Develop and Optimize a Pentaho Data Service
Develop a Pentaho Data Service
A Pentaho Data Service is a single, virtual table that contains the output of a transformation step. The Pentaho Data Service virtual table is JDBC-compliant data source that can be queried using SQL. You and others can connect to and query a Pentaho Data Service from within Pentaho or with some other JDBC-compliant tools like RStudio or SQuirreL. You do need to have access to the Pentaho Server and repository to publish and query the data service. To learn more about why you might want to use a Pentaho Data Service, see Turn Transformation Step Results into a Pentaho Data Service.
Create a Pentaho Data Service
To create a data service, name it, then select the step that outputs the data you want to be exposed to the data service. The virtual table that the data service creates has the same name as the data service.

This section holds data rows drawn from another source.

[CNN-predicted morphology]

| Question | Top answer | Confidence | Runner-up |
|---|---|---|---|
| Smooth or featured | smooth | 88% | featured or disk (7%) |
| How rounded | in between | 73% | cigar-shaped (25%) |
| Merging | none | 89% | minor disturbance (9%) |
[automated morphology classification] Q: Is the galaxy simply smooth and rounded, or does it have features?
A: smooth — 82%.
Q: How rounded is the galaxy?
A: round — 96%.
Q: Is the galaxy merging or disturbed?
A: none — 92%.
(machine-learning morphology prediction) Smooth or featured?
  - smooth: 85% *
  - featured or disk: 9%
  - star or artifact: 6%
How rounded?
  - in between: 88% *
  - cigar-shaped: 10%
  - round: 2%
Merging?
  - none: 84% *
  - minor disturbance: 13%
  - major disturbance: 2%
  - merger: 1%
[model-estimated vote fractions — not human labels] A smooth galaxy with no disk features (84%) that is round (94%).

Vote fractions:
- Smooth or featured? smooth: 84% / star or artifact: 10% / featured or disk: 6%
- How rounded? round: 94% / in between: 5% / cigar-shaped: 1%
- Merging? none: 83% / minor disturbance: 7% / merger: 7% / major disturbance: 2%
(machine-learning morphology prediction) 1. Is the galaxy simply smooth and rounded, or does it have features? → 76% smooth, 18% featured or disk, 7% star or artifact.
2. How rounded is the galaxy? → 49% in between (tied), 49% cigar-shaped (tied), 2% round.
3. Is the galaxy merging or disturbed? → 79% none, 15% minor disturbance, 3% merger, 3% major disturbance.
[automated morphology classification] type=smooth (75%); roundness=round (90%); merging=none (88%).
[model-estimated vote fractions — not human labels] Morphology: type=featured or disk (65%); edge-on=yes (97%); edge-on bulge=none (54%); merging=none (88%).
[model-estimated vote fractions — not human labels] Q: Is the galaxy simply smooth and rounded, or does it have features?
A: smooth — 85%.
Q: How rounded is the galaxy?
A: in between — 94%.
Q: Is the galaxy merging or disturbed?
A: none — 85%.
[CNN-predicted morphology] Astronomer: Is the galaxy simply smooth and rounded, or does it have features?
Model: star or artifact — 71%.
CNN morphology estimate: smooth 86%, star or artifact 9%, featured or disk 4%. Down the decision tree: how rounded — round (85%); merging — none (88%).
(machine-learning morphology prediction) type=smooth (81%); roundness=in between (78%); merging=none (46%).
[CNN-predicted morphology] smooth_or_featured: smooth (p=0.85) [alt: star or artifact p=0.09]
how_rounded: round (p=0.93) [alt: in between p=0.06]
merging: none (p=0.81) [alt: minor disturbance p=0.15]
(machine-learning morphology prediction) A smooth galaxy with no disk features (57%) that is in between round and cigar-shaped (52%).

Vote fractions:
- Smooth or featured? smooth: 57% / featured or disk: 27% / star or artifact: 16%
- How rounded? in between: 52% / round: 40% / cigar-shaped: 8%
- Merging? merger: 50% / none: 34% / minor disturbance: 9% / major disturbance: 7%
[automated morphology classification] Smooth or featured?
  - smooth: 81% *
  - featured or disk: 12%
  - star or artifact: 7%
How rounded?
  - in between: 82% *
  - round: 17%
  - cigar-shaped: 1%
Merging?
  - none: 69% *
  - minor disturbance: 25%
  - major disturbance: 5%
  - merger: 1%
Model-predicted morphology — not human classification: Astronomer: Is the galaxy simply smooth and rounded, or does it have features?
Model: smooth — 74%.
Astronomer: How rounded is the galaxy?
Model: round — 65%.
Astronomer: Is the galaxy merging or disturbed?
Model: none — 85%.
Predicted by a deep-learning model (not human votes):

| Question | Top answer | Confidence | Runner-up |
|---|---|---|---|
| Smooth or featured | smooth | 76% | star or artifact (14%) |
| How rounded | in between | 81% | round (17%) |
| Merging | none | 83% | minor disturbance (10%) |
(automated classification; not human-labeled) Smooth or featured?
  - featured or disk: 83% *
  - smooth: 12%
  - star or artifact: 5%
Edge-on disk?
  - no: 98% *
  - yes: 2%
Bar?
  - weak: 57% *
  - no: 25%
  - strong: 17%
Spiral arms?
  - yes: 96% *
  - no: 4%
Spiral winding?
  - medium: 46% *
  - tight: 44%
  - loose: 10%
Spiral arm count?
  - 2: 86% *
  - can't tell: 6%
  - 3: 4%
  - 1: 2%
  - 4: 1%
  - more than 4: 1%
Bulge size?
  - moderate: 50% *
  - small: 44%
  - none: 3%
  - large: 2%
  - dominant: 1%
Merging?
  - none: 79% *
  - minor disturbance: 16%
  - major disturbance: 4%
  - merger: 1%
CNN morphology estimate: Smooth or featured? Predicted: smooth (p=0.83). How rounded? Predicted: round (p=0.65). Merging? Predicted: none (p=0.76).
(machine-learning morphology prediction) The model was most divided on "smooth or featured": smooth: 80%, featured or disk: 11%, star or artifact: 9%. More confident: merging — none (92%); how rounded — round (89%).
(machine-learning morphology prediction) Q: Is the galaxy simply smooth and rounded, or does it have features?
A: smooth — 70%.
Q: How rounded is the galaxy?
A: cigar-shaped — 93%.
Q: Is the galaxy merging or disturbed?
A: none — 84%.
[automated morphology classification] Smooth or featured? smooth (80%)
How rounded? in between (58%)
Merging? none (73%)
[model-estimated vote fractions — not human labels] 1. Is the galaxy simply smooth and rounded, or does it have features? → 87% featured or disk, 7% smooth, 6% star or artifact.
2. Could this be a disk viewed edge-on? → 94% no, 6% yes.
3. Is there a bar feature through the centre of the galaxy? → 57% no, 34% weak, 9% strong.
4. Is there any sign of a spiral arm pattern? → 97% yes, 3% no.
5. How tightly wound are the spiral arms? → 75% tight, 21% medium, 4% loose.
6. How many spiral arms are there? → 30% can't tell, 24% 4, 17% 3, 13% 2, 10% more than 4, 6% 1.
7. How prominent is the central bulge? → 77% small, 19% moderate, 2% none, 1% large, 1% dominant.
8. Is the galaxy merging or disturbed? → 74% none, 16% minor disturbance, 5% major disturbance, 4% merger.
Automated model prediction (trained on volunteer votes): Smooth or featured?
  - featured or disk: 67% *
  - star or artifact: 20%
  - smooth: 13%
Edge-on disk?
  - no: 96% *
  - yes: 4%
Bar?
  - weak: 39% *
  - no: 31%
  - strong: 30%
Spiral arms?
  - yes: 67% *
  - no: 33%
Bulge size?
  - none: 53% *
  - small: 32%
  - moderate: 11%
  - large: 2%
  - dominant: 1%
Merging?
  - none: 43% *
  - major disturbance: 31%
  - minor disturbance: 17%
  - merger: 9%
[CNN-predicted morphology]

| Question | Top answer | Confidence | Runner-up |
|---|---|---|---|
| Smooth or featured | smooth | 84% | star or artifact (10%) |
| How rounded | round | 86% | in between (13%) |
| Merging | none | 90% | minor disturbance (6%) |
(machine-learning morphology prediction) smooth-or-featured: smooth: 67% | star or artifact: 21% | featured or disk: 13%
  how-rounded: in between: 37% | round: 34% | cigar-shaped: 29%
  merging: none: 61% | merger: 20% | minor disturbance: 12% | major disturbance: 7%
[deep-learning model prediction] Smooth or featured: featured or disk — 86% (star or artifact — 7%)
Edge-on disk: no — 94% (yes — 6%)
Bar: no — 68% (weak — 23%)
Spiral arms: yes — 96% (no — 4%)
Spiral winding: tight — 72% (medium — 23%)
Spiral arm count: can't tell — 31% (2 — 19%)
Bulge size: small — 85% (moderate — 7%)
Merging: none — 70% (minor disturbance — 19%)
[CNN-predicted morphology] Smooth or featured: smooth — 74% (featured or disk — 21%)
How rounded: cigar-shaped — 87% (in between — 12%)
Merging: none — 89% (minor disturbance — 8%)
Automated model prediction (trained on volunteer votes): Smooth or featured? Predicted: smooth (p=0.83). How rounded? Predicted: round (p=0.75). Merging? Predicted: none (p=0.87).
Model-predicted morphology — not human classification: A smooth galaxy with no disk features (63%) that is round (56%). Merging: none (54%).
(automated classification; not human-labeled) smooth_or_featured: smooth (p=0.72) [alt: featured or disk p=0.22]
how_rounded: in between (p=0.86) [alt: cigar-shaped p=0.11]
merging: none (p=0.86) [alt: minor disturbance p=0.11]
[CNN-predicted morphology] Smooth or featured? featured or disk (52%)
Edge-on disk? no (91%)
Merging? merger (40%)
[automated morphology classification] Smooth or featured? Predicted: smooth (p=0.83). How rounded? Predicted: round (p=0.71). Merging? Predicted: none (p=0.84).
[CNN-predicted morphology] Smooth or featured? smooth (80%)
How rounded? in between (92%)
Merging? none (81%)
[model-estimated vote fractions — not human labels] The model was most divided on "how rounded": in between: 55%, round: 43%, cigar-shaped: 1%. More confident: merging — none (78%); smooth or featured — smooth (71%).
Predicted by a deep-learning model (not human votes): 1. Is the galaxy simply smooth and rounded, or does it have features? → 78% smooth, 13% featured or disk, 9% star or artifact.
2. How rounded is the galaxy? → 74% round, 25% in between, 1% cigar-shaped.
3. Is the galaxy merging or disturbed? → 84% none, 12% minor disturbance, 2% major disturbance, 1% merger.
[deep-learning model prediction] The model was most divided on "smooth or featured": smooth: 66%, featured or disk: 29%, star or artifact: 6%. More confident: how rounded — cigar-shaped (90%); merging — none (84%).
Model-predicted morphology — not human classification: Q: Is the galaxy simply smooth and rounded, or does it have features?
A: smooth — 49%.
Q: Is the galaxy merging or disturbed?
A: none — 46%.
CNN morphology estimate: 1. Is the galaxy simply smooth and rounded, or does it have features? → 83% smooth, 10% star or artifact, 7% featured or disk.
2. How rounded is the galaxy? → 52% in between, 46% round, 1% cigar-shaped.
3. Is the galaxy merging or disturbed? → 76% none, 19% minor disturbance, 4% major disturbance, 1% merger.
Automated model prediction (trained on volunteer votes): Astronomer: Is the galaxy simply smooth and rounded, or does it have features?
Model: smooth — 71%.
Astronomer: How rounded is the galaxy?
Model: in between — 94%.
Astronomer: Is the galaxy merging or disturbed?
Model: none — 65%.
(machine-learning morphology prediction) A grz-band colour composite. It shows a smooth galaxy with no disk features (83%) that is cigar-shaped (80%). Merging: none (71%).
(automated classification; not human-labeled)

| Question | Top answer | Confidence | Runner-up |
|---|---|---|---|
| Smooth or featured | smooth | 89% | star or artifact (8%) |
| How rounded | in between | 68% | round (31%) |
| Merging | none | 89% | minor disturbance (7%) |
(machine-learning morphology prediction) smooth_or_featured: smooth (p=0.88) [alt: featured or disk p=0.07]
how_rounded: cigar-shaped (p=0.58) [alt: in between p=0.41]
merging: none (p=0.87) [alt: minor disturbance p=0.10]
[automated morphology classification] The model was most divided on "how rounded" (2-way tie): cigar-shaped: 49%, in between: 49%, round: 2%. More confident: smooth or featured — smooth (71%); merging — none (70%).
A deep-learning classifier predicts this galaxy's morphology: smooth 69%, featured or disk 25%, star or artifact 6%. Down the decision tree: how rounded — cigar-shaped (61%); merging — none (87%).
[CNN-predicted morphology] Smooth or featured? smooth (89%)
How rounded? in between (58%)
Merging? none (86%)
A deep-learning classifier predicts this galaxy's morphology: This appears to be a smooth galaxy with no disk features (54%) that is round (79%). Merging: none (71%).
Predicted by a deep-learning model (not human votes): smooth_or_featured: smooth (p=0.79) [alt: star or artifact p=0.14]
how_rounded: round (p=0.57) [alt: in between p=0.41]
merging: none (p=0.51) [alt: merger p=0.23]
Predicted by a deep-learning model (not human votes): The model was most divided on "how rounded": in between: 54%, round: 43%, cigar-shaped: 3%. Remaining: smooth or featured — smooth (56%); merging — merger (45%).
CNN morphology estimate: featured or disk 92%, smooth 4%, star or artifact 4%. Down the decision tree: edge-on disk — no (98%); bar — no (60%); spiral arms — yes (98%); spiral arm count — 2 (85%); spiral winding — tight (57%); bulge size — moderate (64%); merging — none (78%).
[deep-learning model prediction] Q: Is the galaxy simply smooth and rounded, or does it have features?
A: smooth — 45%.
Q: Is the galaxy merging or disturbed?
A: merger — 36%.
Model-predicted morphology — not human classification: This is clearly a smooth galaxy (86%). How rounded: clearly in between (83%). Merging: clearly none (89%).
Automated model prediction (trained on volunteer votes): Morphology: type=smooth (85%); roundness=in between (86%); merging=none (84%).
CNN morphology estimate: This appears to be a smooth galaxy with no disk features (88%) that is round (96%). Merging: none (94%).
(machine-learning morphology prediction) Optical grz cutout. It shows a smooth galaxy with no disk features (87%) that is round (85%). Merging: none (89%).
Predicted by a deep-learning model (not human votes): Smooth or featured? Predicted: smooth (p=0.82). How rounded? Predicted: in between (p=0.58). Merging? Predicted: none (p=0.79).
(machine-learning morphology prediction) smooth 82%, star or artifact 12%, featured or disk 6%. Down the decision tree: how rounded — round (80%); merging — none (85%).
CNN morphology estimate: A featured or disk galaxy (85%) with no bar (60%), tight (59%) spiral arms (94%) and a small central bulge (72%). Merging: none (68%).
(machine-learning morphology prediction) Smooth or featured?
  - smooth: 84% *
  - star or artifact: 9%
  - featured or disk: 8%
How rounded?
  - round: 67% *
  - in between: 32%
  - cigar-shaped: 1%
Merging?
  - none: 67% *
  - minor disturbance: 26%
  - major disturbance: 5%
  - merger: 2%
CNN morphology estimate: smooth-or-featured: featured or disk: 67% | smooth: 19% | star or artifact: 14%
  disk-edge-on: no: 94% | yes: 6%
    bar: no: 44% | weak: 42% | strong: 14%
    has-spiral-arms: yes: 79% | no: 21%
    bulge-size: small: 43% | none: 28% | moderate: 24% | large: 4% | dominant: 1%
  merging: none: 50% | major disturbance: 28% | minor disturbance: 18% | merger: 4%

- Create or open a transformation in Spoon. It is helpful to review Pentaho Data Service SQL Support Reference and Other Development Considerations as you create or review the transformation so that you understand what SQL is supported.
- Save the transformation to the Pentaho Data Server.
- Right-click the step in the transformation that outputs the data you want to make available to the data service, then select Data Services > New ....
- Enter a name for the data service in Service Name (Virtual Table Name) text box. Make sure the name is unique; no other data service stored locally or published to the Pentaho Server should have the same name.
- Make sure the Output Step is correct. If you need to change it, select an option from the drop down list.
- Click OK to exit the window and to save the data service. The data service badge is added to the transformation step as highlighted in the following graphic.
- A recommended but optional step, is to follow the steps in Test a Pentaho Data Service so that you can test your data service. Testing can help you correct, refine, and optimize your data service so it runs more efficiently.
Open, Edit or Delete a Pentaho Data Service
The following explains how to open a data service for editing or viewing, and how to delete a data service.
To Do This | Do One of These in Spoon |
---|---|
Open a Data Service for Editing or Viewing |
|
Delete a Data Service |
|
Test a Pentaho Data Service
After you’ve created a Pentaho Data Service, test it to make sure that it runs properly and generates the data you need. Testing can uncover bottlenecks in your transformation and can help you discover places where optimization techniques can be applied.
Run a Basic Test
To run a basic test of the data service, complete these steps.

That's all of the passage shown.